Produces a tf.TransformGraph used for model training and online inference.
6. Trainer for Model Training
Trains a TensorFlow model using the preprocessed data.
Supports custom training code and can use Estimators, Keras models or TF 2.x style training.
Outputs a saved model which is used for evaluation and deployment.
7. Evaluator for Evaluation
Uses TensorFlow Model Analysis (TFMA) to evaluate model performance.
Compares metrics such as accuracy, AUC and checks fairness or thresholds.
Can perform blessing, i.e., only allows model to be pushed if it meets criteria.
8. InfraValidator
Checks whether the model can be loaded and served in the production environment.
Simulates a model server environment and validates model load success.
Prevents pushing a broken or incompatible model to production.
9. Pusher
If model passes validation, this component pushes it to a serving infrastructure.
Supports destinations like TensorFlow Serving, Cloud AI Platform, etc.
Marks the end of the pipeline with a production-ready model.
Common Functions of TFX
In a TFX (TensorFlow Extended) pipeline, you can implement several custom functions to define the behavior of each pipeline component. Below are some common functions that developers often implement to customize ML workflows.
Preprocessing Function: Used in Transform Component to define feature engineering logic like scaling, bucketing, etc.
Run Function: Used in Trainer Component to define the entire training logic, including model building, compiling, training and saving.
Build Model Function: Used inside Run Function to define the Tensorflow or Keras Model Architecture.
Input Function: Used in Trainer and Evaluator Components to convert TFRecord files into datasets for training or evaluation.
Eval Input Receiver Function: Used in Evaluator Component to create model analysis input function.

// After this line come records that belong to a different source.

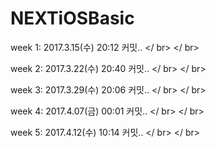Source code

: # NEXTiOSBasic

week 1: 2017.3.15(수) 20:12 커밋.. </ br> </ br>

week 2: 2017.3.22(수) 20:40 커밋.. </ br> </ br>

week 3: 2017.3.29(수) 20:06 커밋.. </ br> </ br>

week 4: 2017.4.07(금) 00:01 커밋.. </ br> </ br>

week 5: 2017.4.12(수) 10:14 커밋.. </ br> </ br>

Serving Input Receiver Function: Used in Trainer Component during Model Export to define how the model receives inputs when it is deployed.
Get Hyperparameters Function: Used in Tuner Component for Hyperparameter Tuning which is optional. It helps define hyperparameter search space.
Tuner Function: Used in Tuner Component to integrate hyperparameter tuning logic using KerasTuner or others.
Popular Applications of TFX
Real-Time Recommendation Systems: Continuous training and serving of recommendation models based on user activity. Large-scale pipelines for real-time personalized recommendations (e.g., Google Play).
Fraud Detection: Automated pipelines for model retraining based on new transaction data and anomaly patterns. Ensures traceability, auditability and consistency in deploying credit risk or loan prediction models.
Healthcare Predictions: Data validation and transformation pipelines that maintain model integrity for sensitive health data. TFX can be used in healthcare workflows to deploy and monitor predictive models in a reproducible way.
Search Engine Ranking: Regularly updating models using user clickstream and feedback data.
Personal Assistants: NLP-based intent detection and contextual model serving pipelines.
What is the difference between TensorFlow and TensorFlow Extended (TFX)?
TensorFlow is an open-source library primarily used for building and training machine learning models.
On the other hand, TFX (TensorFlow Extended) is a production-ready platform built on top of TensorFlow.